The innovation mirage

This is an opinion article by an external contributor. The views belong to the writer.
The innovation mirage

Although the European model of capitalism delivers higher quality public services and is more egalitarian, it has become conventional wisdom that it is less innovative than its American counterpart. This general belief is worth challenging.

The quintessential examples of innovations produced by the American model are its tech giants, better known as GAFA (Google, Apple, Facebook, and Amazon). The question is are we as a global society better off now that we have these innovations or not?

Tech giants are enormous money-making machines. By market capitalisation, the total value of their stocks, they are respectively the fifth, first, sixth and fourth most valuable companies in the world.

This enormous wealth, is clearly not equally distributed, on the contrary, in the decades since they were born, income inequality has increased in the United StatesThey are also champions of tax evasion. But these two massive problems cannot be blamed on the companies themselves but rather on the incompetence and corruption of policy makers.

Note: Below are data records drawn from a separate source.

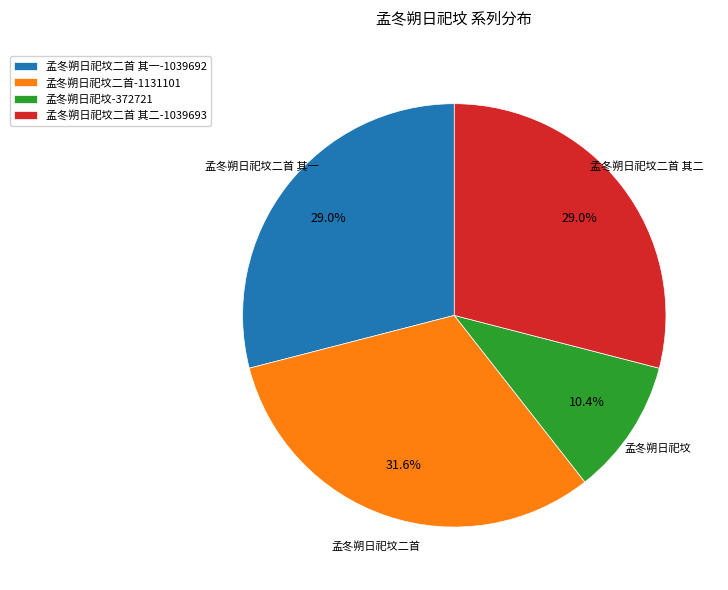

How many slices are in this pie chart?

4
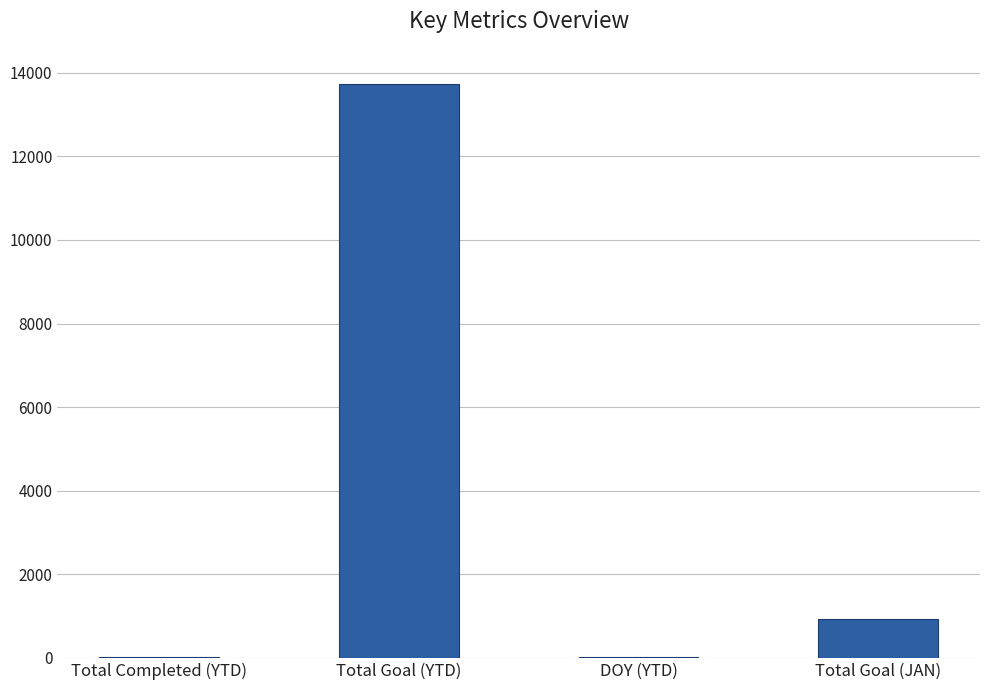

Approximately how many times larger is the value at DOY (YTD) compared to Total Completed (YTD)?

0.7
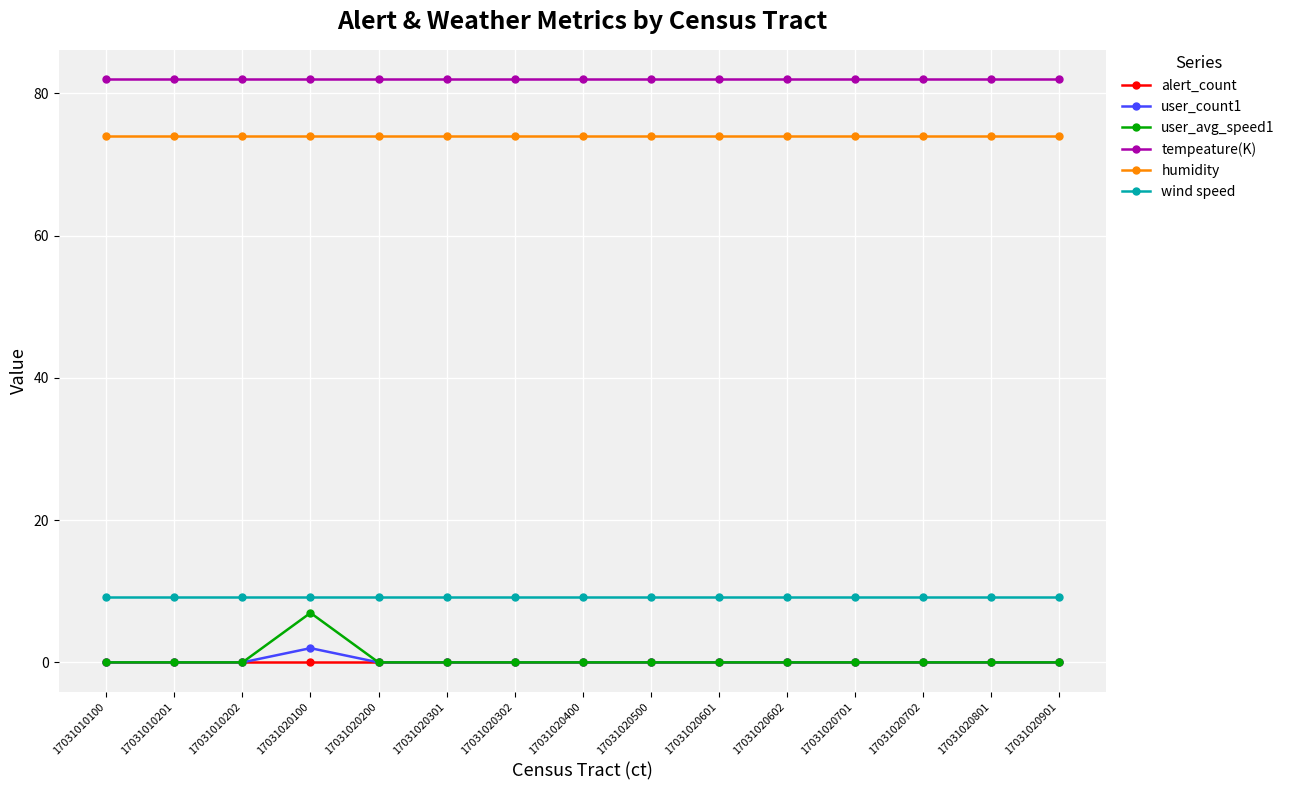

What is the difference between the highest and lowest values at 17031020901?

82.0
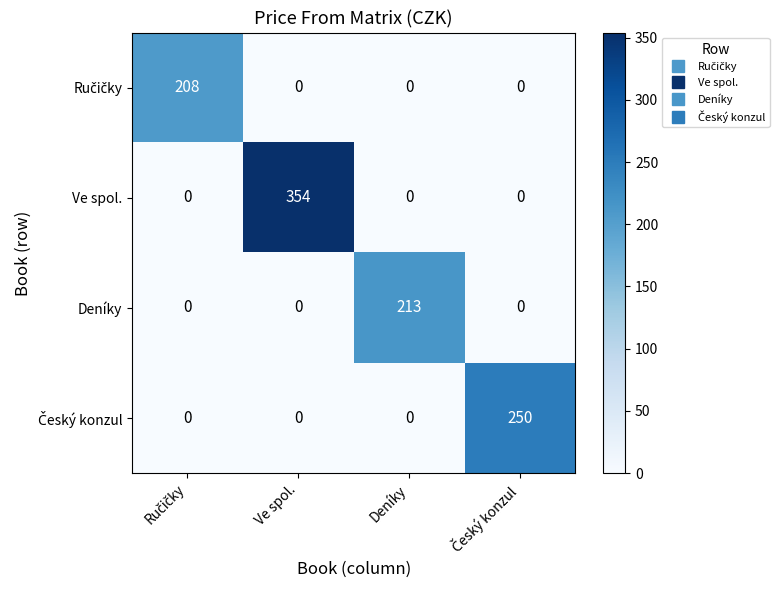

At which category is the sum across all series the highest?

Ve spol.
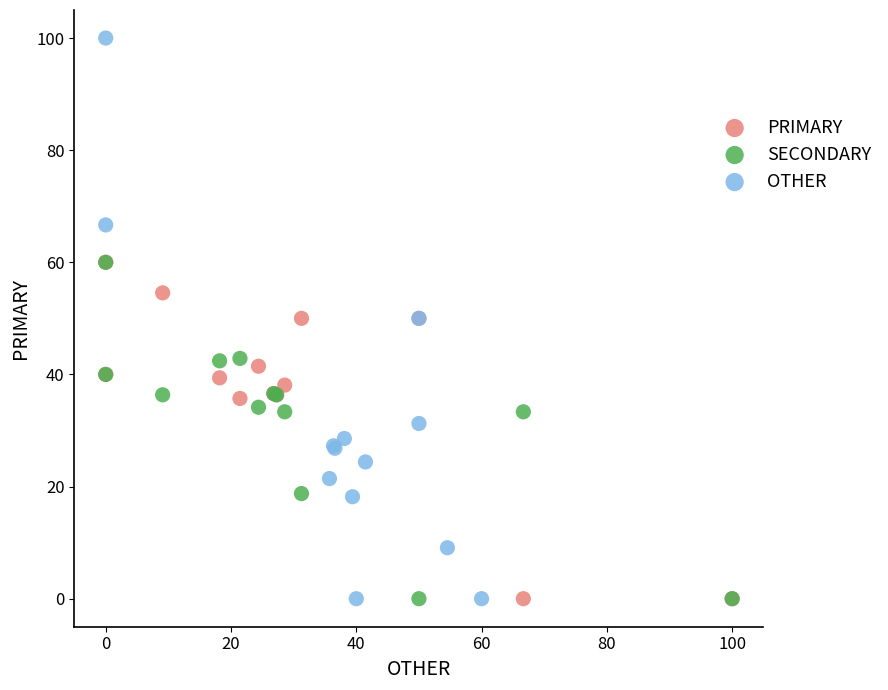

Which series has the widest spread of Y values?

OTHER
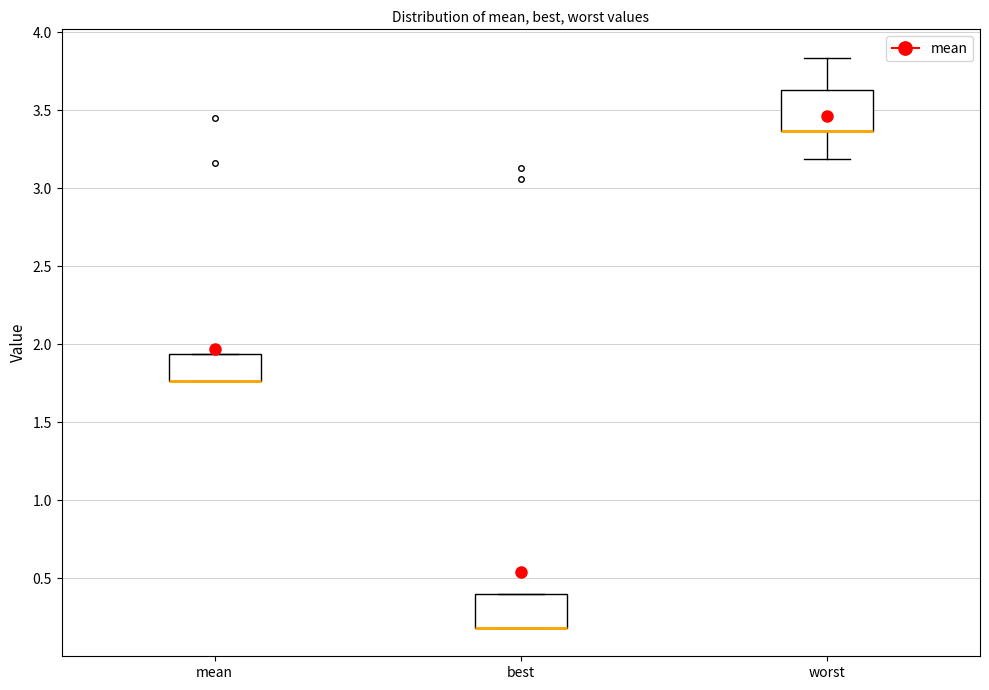

Where does the upper whisker of the box for worst end on the y-axis? The values are not printed on the chart, so give them approximately, as read against the axis.

3.85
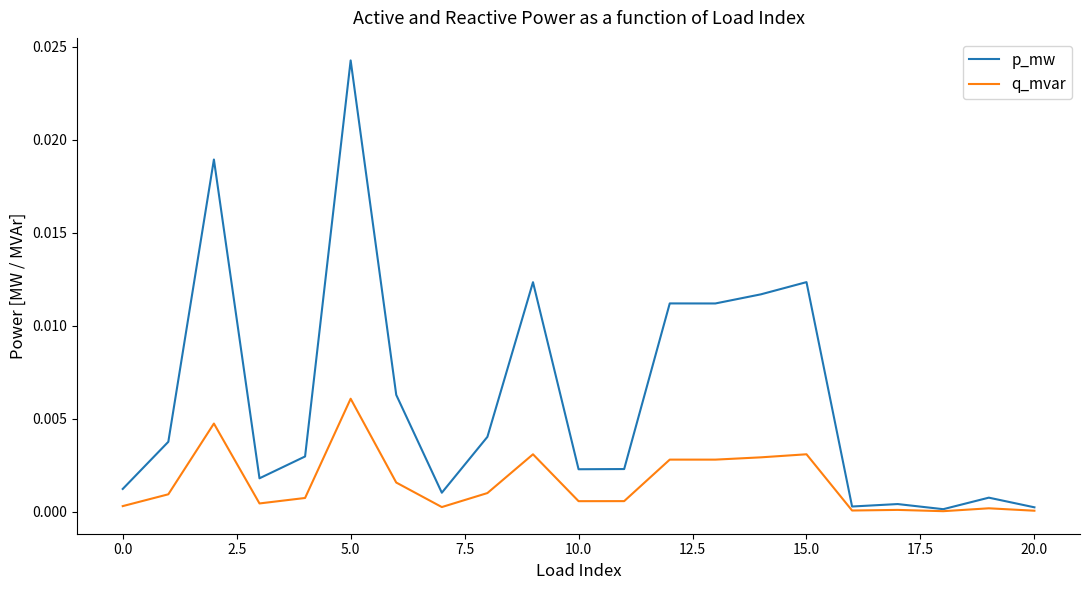

Rank the series by their average value, from lowest to highest.

q_mvar, p_mw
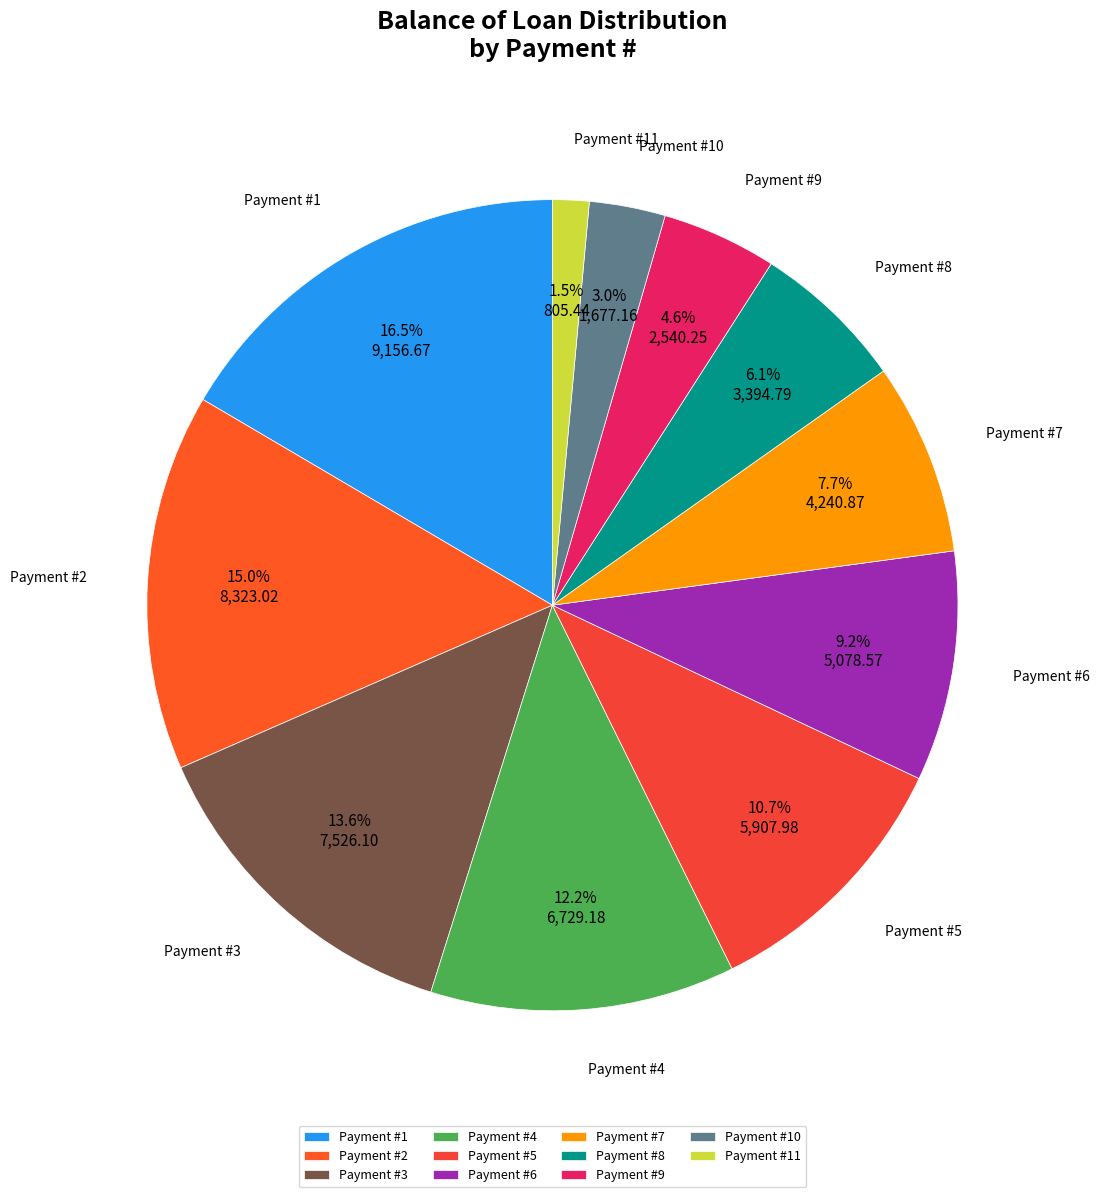

Rank the categories by value from highest to lowest.

Payment #1, Payment #2, Payment #3, Payment #4, Payment #5, Payment #6, Payment #7, Payment #8, Payment #9, Payment #10, Payment #11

Google essentially replaced encyclopaedias and the yellow pages (and maps). We can find information about any subject and search for any product or service we want or need. And this, for the price of having an internet connection and owning a piece of hardware to have access to it. Basically, for free.

We now understand the free access we have to Google’s many services has a cost. And that the cost is our privacy. Google keeps track of everything we do online and sells this information to advertisers so that we can be targeted.

This poses many problems, but I do not know evidence that proves that such faults outweigh the fact to have given access to an encyclopaedia to millions of adults and children around the world. In my view, whatever the problems Google created, overall, it has added more value to society than it has destroyed.

Apple is mainly a seller of high-end hardware. Some of the gold Apple purchases might come from illegal mining exploitations and it is also rightly criticised by the high commission it takes for sales done on its purchasing platforms.

However, Apple’s innovations do not play a critical role in society. In a way, it is more comparable to a seller of luxury goods like LVMH than to a tech company. It can therefore be argued that it has also created more value than destroyed.

Facebook helps many people stay connected to loved ones from faraway. Amongst other positive features, Facebook and its other social media platform Instagram are very useful tools for small businesses to advertise their products.

On the flip side, Facebook acts as a resonance box to some of the most dangerous ideas in our society. Notably, it was key to Donald Trump’s presidential election and its negligence to curtail hate speech was determinant in the genocide of the Rohingya in Myanmar.

Additionally, research has shown the threatening impact that that social media platforms can have on teenager’s minds. Has Facebook created or destroyed more value to society? It is legitimate to think the world would be better off now had Facebook never existed.

The list of misdeeds of Amazon is so extensive that it’s not worth even discussing its positive sides. The only stakeholders Amazon benefits are its shareholders. For its employees, it offers gruelling working conditions on top of low wages, while simultaneously crushing their attempts to unionise. For society, it has contributed to the decay and destruction of midsize cities and middle class communities by driving out of business thousands of small brick and mortar shops that were essential to their social fabric.

For independent retailers selling on the platform "11 percent described their experience as broadly successful, while 18 percent said their experience had been unsuccessful. Another 71 percent described their experience as neither successful nor unsuccessful, reporting that their Amazon sales generated additional revenue but only enough to make up for the cost of selling on the platform” according to the July 2019 Independent Business Survey.

For competitors, a research paper published on the Yale Law Journal in 2017 states that Amazon “exploits information collected on companies using its services to undermine them as competitors” and that “Amazon’s business strategies and current market dominance pose anticompetitive concerns that the consumer welfare framework in antitrust fails to recognize.”

I must admit I have no respect either for its founder and richest man on earth who spends his fortune in outer space travel while more than forty percent of the world’s population lives with less than $5,50 per day.

The picture is thus mixed. Out of the four most heralded innovations wrought by the American model, we can conclude that half have created more value to society than they have destroyed, while the other half has destroyed more value than they have created. In parallel, the assumedly less innovative European model won the race to produce the first COVID 19 vaccine and outperforms its American rivals in critical technologies for our future like 5G or wind energy.

Thus, let us not be deceived by the mirage of innovation. Not every innovation adds value to society. Wealth creation is not really the challenge of our times. Wealth will continue to be created if human’s inventiveness is permitted to flourish. Wealth distribution is the task my generation and the following ones must focus on. At this, the European model has proven to be more innovative and successful.